Note on threshold for including columns in
summed running mean track:
In the default 'Nucleotide-by-nucleotide' and zoomed-in
'Nucleotide-by-nucleotide' plots, the running mean of the log
likelihood scores summed over the input phylogenetic tree (i.e. the
input pairs file) skips regions that are gapped (or have ambiguous nt
codes) in any of the sequences in the pairs file.

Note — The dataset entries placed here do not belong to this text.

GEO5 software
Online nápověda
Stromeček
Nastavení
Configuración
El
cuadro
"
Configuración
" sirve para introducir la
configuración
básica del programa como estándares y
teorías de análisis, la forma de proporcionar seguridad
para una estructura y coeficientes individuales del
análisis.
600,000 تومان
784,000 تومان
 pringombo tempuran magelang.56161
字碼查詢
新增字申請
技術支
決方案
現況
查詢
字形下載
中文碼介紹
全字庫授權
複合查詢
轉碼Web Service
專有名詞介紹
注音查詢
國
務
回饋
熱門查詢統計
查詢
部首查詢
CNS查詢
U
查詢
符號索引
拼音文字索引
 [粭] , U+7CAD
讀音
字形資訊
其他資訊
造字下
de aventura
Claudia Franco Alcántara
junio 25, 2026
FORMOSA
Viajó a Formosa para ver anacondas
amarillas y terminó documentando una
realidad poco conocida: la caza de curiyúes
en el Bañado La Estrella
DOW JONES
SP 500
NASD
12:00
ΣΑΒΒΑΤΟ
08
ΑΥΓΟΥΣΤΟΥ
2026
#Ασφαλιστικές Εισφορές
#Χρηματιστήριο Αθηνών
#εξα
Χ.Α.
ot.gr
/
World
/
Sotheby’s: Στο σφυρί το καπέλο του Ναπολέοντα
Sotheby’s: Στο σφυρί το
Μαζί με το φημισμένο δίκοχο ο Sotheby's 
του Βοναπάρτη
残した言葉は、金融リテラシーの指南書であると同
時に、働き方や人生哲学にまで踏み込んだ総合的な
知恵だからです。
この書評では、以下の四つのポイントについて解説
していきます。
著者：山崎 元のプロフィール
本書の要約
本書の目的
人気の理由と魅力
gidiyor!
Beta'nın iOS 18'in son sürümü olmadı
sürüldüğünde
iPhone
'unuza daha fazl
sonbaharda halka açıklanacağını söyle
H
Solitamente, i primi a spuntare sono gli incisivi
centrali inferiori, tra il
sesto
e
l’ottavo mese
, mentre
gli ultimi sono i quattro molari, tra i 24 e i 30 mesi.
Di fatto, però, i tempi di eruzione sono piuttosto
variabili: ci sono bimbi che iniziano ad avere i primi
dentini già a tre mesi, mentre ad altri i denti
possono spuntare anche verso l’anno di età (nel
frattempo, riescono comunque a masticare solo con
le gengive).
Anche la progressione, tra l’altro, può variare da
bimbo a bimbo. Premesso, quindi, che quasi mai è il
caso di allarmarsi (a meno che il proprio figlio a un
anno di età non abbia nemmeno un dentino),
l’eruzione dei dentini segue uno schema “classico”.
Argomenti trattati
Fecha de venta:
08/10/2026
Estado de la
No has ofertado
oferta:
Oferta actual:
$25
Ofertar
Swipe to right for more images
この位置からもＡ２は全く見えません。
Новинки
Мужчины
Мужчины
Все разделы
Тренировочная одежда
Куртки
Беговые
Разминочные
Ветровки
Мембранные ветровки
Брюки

On the 'Redraw
plots' page, you have the option to extend this track into gapped
regions, provided the summed divergence of the contributing sequence
pairs in the region is >= (threshold) x (maximum divergence). (The
maximum divergence is just the summed divergence in ungapped parts of
the alignment. 0.01 <= threshold <= 0.99; default = 1.)
Where some sequence pairs are omitted due to gaps (or ambiguous nt
codes), but the summed divergence is still >= (threshold) x (maximum
divergence), the log likelihood scores are scaled by (maximum
divergence) / (local divergence), before taking the running mean.
(The local divergence is just the summed divergence in that particular
column of the alignment.) This scaling is applied so that you don't
get dips in the running mean just due to some sequences being gapped.
Be aware, however, that in partially gapped regions the
signal-to-noise ratio will be lower compared with neighbouring
ungapped regions.
The values in the raw summed-over-tree likelihood scores track are not
scaled by (maximum divergence) / (local divergence), because these
scores represent the actual likelihoods, based on the information in
each column - i.e. if some sequences are gapped (or have ambiguous nt
codes) then there is less information so, all other things being
equal, the likelihood ratios are lower.